What the task requires -> Change "locality" to "site" in the data below, from the line containing "genus: Codia" through the end of the data, and write those lines out again with nothing else altered.

(Data from a dataset)
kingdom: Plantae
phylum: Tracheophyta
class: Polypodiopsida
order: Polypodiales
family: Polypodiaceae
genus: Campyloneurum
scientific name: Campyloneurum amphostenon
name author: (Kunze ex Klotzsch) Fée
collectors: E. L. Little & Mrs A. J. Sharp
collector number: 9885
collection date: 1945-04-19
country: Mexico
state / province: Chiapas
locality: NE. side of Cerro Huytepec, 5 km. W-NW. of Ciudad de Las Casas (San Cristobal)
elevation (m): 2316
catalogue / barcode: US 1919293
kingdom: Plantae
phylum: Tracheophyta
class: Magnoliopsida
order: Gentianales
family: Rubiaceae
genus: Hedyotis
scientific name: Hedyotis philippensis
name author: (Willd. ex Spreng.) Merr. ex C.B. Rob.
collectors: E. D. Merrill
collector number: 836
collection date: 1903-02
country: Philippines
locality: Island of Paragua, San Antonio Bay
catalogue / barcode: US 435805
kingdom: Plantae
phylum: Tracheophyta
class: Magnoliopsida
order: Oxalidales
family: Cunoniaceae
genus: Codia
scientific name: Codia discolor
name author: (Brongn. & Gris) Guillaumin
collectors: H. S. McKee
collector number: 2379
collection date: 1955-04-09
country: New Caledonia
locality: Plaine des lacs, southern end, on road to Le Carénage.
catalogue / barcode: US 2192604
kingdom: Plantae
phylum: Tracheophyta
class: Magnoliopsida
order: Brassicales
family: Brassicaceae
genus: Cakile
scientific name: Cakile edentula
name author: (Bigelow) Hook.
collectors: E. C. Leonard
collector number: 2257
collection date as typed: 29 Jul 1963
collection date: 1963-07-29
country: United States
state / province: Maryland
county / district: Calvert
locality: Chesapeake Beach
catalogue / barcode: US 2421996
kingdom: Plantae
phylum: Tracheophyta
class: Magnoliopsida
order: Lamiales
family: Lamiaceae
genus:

Solution for this problem ->
genus: Codia
scientific name: Codia discolor
name author: (Brongn. & Gris) Guillaumin
collectors: H. S. McKee
collector number: 2379
collection date: 1955-04-09
country: New Caledonia
site: Plaine des lacs, southern end, on road to Le Carénage.
catalogue / barcode: US 2192604
kingdom: Plantae
phylum: Tracheophyta
class: Magnoliopsida
order: Brassicales
family: Brassicaceae
genus: Cakile
scientific name: Cakile edentula
name author: (Bigelow) Hook.
collectors: E. C. Leonard
collector number: 2257
collection date as typed: 29 Jul 1963
collection date: 1963-07-29
country: United States
state / province: Maryland
county / district: Calvert
site: Chesapeake Beach
catalogue / barcode: US 2421996
kingdom: Plantae
phylum: Tracheophyta
class: Magnoliopsida
order: Lamiales
family: Lamiaceae
genus:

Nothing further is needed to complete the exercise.